**What you will do:**
From the data below, return all lines holding the string "linejoin".

[Saved entries]
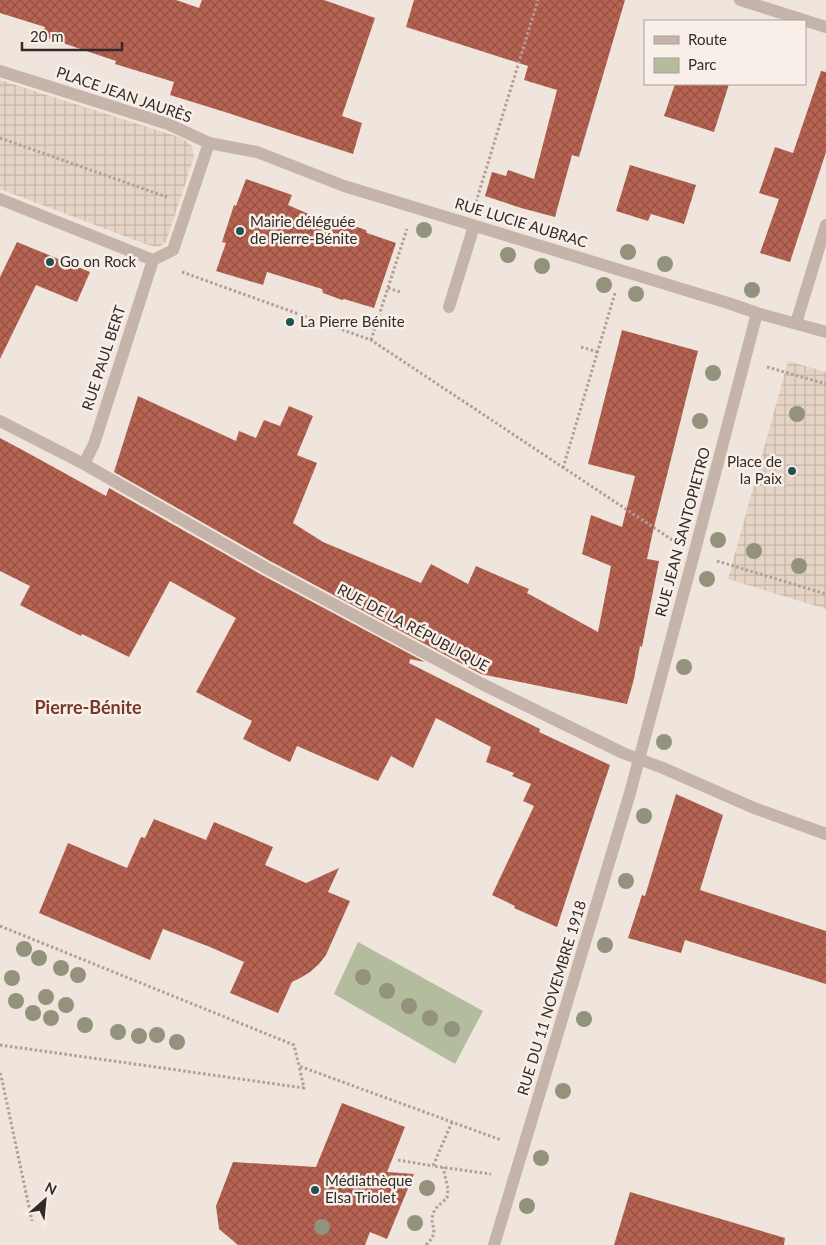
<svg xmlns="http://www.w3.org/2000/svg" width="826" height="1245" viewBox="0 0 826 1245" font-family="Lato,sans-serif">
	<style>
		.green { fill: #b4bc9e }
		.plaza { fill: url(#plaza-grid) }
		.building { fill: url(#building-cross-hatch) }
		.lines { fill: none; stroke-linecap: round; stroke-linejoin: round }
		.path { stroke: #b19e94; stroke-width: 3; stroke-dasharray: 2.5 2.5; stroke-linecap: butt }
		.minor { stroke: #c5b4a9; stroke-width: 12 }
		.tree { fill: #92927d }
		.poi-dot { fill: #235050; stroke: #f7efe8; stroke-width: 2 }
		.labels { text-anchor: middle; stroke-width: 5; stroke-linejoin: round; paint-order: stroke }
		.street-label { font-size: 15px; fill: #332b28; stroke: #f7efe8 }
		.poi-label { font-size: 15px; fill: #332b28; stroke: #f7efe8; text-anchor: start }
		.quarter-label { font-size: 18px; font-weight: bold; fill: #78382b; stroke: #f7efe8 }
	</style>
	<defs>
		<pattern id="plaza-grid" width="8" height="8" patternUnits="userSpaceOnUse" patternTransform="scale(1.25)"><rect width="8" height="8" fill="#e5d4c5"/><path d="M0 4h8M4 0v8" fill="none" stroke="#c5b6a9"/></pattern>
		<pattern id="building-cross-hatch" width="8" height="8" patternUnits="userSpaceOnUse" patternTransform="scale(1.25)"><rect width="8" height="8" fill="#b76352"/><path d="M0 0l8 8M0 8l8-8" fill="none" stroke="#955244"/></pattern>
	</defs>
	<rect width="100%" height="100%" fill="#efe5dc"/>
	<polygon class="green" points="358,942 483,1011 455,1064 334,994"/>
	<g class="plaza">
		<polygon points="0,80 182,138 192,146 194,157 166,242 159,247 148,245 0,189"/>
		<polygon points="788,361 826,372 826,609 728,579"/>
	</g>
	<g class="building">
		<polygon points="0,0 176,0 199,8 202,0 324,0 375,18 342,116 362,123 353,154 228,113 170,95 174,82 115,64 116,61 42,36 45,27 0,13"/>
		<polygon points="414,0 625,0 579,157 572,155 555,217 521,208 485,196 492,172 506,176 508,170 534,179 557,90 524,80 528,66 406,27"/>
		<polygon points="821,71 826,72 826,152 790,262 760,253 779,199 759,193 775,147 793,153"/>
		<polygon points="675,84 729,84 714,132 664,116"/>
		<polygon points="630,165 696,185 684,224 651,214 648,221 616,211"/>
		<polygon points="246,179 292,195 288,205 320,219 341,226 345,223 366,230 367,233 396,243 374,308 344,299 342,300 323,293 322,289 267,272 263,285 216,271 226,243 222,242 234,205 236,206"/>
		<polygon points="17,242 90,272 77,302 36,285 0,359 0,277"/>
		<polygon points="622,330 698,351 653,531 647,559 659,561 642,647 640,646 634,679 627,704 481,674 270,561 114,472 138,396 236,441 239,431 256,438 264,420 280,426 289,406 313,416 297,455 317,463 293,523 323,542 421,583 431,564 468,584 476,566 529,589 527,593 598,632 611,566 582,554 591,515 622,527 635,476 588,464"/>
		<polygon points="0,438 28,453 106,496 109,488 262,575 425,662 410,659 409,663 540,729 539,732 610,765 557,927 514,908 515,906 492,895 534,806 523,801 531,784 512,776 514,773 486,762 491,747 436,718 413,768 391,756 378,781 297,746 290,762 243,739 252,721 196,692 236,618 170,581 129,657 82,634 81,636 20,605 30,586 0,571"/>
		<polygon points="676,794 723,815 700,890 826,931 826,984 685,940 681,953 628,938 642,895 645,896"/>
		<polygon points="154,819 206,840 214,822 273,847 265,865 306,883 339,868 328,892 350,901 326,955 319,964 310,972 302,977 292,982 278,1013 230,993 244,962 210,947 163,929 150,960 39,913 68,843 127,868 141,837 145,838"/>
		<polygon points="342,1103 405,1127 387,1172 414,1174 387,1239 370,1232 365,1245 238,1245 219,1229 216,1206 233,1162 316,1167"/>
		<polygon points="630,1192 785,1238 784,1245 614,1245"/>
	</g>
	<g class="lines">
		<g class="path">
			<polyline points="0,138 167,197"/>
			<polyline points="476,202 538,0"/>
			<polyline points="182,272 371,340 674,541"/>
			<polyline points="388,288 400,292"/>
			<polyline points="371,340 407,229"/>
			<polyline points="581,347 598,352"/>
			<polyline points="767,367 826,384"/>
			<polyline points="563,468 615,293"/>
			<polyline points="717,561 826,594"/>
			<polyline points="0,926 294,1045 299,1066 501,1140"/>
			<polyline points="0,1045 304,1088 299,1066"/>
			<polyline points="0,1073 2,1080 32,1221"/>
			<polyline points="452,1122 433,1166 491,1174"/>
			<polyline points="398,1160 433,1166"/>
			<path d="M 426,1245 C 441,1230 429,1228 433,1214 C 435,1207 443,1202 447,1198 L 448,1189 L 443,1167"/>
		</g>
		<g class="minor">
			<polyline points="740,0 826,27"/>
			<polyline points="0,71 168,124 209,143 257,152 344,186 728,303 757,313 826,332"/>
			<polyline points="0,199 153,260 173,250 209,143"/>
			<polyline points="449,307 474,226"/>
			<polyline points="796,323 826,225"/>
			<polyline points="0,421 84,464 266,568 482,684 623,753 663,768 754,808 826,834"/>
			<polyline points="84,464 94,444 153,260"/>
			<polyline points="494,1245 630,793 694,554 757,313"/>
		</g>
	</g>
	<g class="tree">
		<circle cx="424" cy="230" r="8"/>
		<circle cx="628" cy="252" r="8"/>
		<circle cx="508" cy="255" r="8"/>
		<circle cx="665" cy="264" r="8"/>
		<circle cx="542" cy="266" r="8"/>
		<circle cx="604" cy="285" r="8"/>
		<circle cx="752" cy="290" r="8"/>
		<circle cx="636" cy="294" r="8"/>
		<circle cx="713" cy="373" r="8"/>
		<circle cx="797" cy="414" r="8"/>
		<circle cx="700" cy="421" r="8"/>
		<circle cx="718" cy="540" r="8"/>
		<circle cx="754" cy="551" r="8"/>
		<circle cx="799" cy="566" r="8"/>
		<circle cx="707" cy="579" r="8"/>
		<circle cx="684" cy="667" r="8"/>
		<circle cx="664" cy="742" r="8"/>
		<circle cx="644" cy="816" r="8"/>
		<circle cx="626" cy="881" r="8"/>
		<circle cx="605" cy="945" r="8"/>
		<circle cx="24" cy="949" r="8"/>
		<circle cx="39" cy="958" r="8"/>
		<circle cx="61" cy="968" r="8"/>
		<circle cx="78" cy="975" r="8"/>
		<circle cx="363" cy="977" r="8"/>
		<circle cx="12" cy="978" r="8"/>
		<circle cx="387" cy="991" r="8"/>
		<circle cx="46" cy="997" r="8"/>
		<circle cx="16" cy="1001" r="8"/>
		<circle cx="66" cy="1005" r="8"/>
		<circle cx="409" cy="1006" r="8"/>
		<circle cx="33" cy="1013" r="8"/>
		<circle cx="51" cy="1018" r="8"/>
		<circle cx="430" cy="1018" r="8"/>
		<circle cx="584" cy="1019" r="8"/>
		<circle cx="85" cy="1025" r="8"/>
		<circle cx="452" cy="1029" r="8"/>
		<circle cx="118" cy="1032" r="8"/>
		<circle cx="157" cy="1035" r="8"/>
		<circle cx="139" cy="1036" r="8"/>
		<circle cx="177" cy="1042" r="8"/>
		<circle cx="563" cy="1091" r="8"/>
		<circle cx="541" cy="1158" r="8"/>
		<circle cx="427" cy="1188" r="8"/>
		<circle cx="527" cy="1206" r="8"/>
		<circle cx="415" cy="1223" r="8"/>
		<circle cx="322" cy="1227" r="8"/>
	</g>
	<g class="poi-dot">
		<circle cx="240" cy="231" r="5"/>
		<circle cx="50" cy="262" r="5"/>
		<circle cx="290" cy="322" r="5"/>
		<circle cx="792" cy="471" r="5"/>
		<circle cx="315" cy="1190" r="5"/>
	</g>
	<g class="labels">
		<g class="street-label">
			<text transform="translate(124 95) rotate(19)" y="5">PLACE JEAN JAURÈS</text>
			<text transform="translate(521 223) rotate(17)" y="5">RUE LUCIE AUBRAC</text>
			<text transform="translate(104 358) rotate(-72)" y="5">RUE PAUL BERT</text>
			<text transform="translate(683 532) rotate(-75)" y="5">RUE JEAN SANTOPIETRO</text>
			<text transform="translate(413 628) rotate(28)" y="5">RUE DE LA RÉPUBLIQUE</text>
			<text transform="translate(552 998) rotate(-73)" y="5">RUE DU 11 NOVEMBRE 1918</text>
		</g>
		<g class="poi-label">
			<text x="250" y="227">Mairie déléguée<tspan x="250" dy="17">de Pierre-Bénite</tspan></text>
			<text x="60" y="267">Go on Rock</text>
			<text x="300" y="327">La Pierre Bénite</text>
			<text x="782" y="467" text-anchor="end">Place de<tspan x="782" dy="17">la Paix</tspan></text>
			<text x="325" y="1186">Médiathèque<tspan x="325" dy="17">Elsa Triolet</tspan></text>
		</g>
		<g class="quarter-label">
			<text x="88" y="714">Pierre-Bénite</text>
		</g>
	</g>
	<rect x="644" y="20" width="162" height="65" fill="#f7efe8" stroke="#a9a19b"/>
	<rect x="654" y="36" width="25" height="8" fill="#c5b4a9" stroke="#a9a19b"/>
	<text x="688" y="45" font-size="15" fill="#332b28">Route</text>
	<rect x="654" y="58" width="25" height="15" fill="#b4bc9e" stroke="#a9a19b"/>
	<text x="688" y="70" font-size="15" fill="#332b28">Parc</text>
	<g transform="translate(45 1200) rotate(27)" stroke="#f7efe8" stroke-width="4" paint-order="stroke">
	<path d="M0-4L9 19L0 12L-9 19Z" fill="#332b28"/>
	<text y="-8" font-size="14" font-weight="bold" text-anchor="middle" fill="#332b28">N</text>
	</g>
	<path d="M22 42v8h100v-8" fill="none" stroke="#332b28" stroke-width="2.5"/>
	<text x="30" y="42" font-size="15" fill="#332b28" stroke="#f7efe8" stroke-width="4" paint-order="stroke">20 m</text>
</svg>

**Result of the exercise:**
		.lines { fill: none; stroke-linecap: round; stroke-linejoin: round }
		.labels { text-anchor: middle; stroke-width: 5; stroke-linejoin: round; paint-order: stroke }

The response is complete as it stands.